D. Hexagons
time limit per test
2 seconds
memory limit per test
256 megabytes
input
standard input
output
standard output

Lindsey Buckingham told Stevie Nicks "Go your own way". Nicks is now sad and wants to go away as quickly as possible, but she lives in a 2D hexagonal world.

Consider a hexagonal tiling of the plane as on the picture below.

Nicks wishes to go from the cell marked $(0, 0)$ to a certain cell given by the coordinates. She may go from a hexagon to any of its six neighbors you want, but there is a cost associated with each of them. The costs depend only on the direction in which you travel. Going from $(0, 0)$ to $(1, 1)$ will take the exact same cost as going from $(-2, -1)$ to $(-1, 0)$. The costs are given in the input in the order $c_1$, $c_2$, $c_3$, $c_4$, $c_5$, $c_6$ as in the picture below.

Print the smallest cost of a path from the origin which has coordinates $(0, 0)$ to the given cell.

Input

Each test contains multiple test cases. The first line contains the number of test cases $t$ ($1 \le t \le 10^{4}$).

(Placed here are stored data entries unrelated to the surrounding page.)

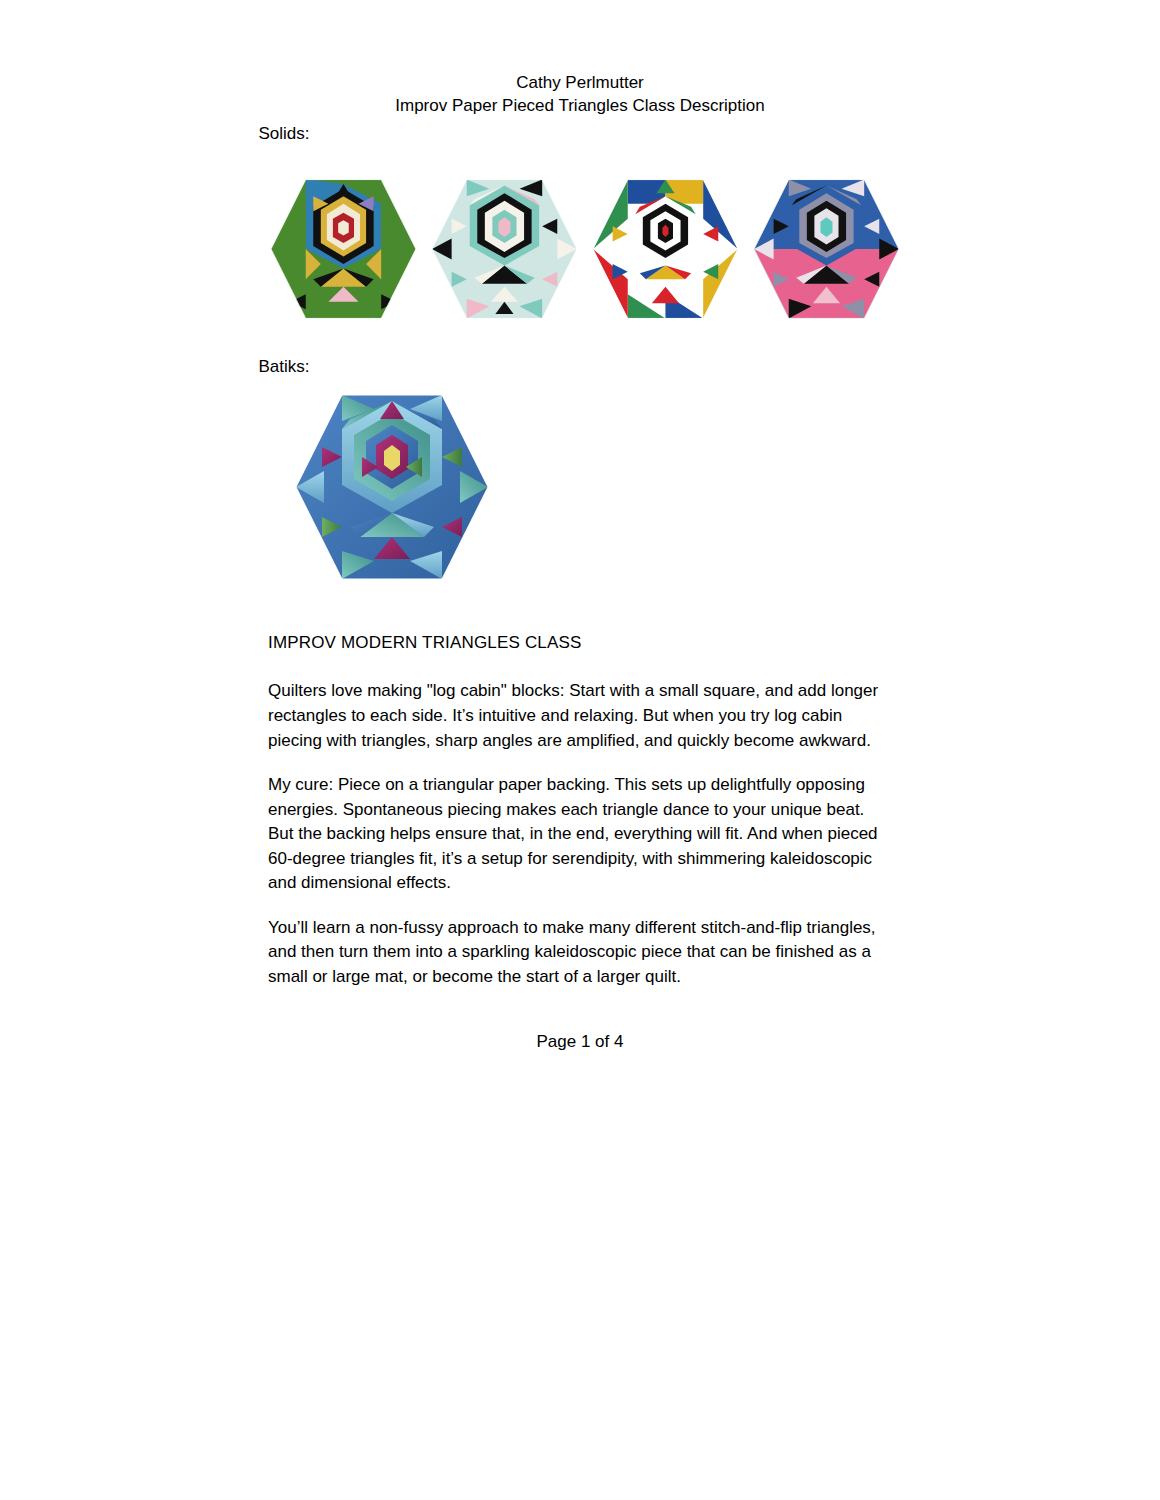Cathy Perlmutter
Improv Paper Pieced Triangles Class Description
Solids:
Batiks:
IMPROV MODERN TRIANGLES CLASS
Quilters love making "log cabin" blocks: Start with a small square, and add longer rectangles to each side. It’s intuitive and relaxing. But when you try log cabin piecing with triangles, sharp angles are amplified, and quickly become awkward.
My cure: Piece on a triangular paper backing. This sets up delightfully opposing energies. Spontaneous piecing makes each triangle dance to your unique beat. But the backing helps ensure that, in the end, everything will fit. And when pieced 60-degree triangles fit, it’s a setup for serendipity, with shimmering kaleidoscopic and dimensional effects.
You’ll learn a non-fussy approach to make many different stitch-and-flip triangles, and then turn them into a sparkling kaleidoscopic piece that can be finished as a small or large mat, or become the start of a larger quilt.
Page 1 of 4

Description of the test cases follows.

The first line of each test case contains two integers $x$ and $y$ ($-10^{9} \le x, y \le 10^{9}$) representing the coordinates of the target hexagon.

The second line of each test case contains six integers $c_1$, $c_2$, $c_3$, $c_4$, $c_5$, $c_6$ ($1 \le c_1, c_2, c_3, c_4, c_5, c_6 \le 10^{9}$) representing the six costs of the making one step in a particular direction (refer to the picture above to see which edge is for each value).

Output

For each testcase output the smallest cost of a path from the origin to the given cell.

Example
Input
2
-3 1
1 3 5 7 9 11
1000000000 1000000000
1000000000 1000000000 1000000000 1000000000 1000000000 1000000000

Output
18
1000000000000000000

Note

The picture below shows the solution for the first sample. The cost $18$ is reached by taking $c_3$ 3 times and $c_2$ once, amounting to $5+5+5+3=18$.